> _Assigned task_
Retype each entry exactly as written, and keep the pictures out of the copy.

> _Data supplied_
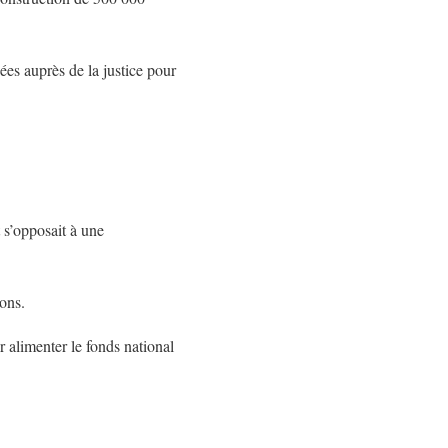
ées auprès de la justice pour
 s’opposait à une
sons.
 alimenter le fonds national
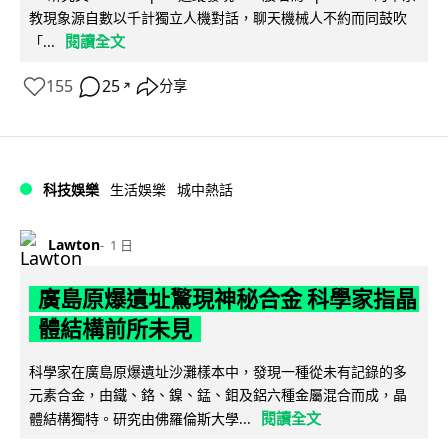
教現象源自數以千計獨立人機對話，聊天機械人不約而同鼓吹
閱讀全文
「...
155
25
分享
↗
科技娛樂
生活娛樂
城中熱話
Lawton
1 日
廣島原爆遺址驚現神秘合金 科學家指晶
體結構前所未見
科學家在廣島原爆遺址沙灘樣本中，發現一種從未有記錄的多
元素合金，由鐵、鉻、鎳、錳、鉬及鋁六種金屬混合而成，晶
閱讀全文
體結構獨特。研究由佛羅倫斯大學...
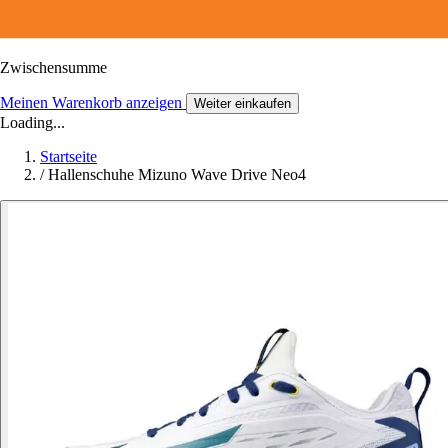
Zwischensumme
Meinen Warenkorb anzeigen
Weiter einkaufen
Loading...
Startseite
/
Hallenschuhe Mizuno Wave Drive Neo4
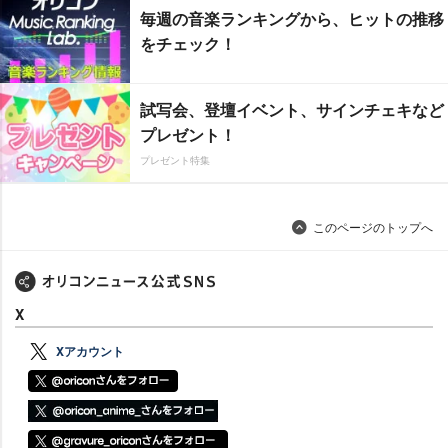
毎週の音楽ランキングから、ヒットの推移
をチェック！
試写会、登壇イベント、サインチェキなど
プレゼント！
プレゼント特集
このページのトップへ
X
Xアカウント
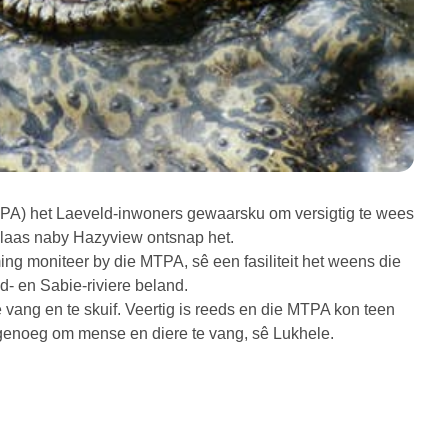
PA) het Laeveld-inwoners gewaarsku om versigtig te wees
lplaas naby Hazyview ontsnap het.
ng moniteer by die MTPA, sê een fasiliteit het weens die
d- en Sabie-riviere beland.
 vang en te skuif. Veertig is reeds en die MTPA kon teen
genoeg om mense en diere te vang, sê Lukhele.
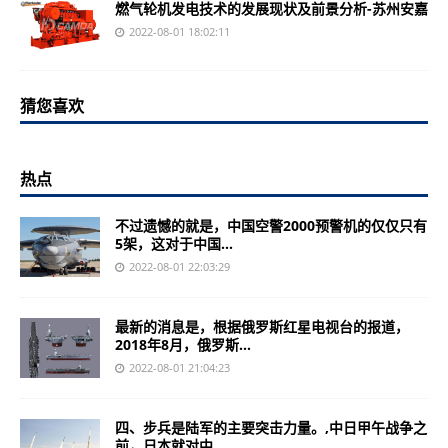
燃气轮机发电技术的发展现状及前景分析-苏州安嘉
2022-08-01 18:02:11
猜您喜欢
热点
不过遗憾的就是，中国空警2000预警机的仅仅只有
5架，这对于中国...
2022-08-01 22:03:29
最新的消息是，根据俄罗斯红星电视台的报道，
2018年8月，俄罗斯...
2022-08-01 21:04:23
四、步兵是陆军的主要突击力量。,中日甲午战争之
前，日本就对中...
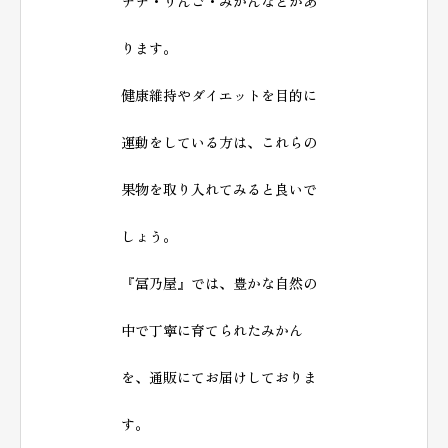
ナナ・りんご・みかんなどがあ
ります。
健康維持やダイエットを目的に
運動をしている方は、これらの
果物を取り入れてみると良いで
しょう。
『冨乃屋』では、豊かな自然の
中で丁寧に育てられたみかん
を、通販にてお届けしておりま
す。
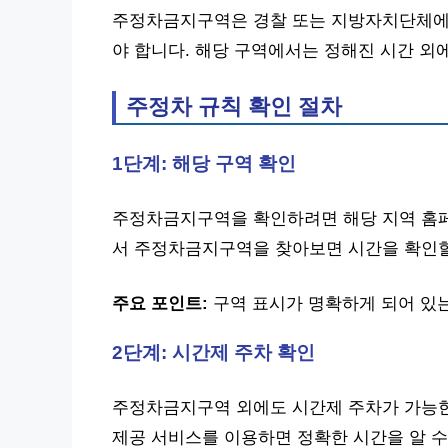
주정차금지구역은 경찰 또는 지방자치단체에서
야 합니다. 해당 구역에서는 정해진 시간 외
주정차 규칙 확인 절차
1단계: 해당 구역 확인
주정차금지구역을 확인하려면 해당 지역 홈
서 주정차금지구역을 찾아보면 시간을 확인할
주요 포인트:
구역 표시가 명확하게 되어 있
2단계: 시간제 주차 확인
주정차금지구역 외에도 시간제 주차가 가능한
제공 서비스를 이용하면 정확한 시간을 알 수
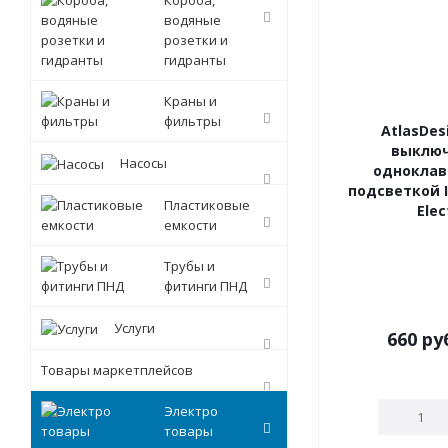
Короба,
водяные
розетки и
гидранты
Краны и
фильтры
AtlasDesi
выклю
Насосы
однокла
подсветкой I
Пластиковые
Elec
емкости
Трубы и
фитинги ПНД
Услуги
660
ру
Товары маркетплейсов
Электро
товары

> _Finished exercise_
ées auprès de la justice pour
 s’opposait à une
sons.
 alimenter le fonds national
教現象源自數以千計獨立人機對話，聊天機械人不約而同鼓吹
閱讀全文
「...
155
25
分享
↗
科技娛樂
生活娛樂
城中熱話
Lawton
1 日
廣島原爆遺址驚現神秘合金 科學家指晶
體結構前所未見
科學家在廣島原爆遺址沙灘樣本中，發現一種從未有記錄的多
元素合金，由鐵、鉻、鎳、錳、鉬及鋁六種金屬混合而成，晶
閱讀全文
體結構獨特。研究由佛羅倫斯大學...
Zwischensumme
Meinen Warenkorb anzeigen
Weiter einkaufen
Loading...
Startseite
/
Hallenschuhe Mizuno Wave Drive Neo4
毎週の音楽ランキングから、ヒットの推移
をチェック！
試写会、登壇イベント、サインチェキなど
プレゼント！
プレゼント特集
このページのトップへ
X
Xアカウント
PA) het Laeveld-inwoners gewaarsku om versigtig te wees
lplaas naby Hazyview ontsnap het.
ng moniteer by die MTPA, sê een fasiliteit het weens die
d- en Sabie-riviere beland.
 vang en te skuif. Veertig is reeds en die MTPA kon teen
genoeg om mense en diere te vang, sê Lukhele.
燃气轮机发电技术的发展现状及前景分析-苏州安嘉
2022-08-01 18:02:11
猜您喜欢
热点
不过遗憾的就是，中国空警2000预警机的仅仅只有
5架，这对于中国...
2022-08-01 22:03:29
最新的消息是，根据俄罗斯红星电视台的报道，
2018年8月，俄罗斯...
2022-08-01 21:04:23
四、步兵是陆军的主要突击力量。,中日甲午战争之
前，日本就对中...
ナナ・りんご・みかんなどがあ
ります。
健康維持やダイエットを目的に
運動をしている方は、これらの
果物を取り入れてみると良いで
しょう。
『冨乃屋』では、豊かな自然の
中で丁寧に育てられたみかん
を、通販にてお届けしておりま
す。
주정차금지구역은 경찰 또는 지방자치단체에서
야 합니다. 해당 구역에서는 정해진 시간 외
주정차 규칙 확인 절차
1단계: 해당 구역 확인
주정차금지구역을 확인하려면 해당 지역 홈
서 주정차금지구역을 찾아보면 시간을 확인할
주요 포인트:
구역 표시가 명확하게 되어 있
2단계: 시간제 주차 확인
주정차금지구역 외에도 시간제 주차가 가능한
제공 서비스를 이용하면 정확한 시간을 알 수
Короба,
водяные
розетки и
гидранты
Краны и
фильтры
AtlasDesi
выклю
Насосы
однокла
подсветкой I
Пластиковые
Elec
емкости
Трубы и
фитинги ПНД
Услуги
660
ру
Товары маркетплейсов
Электро
товары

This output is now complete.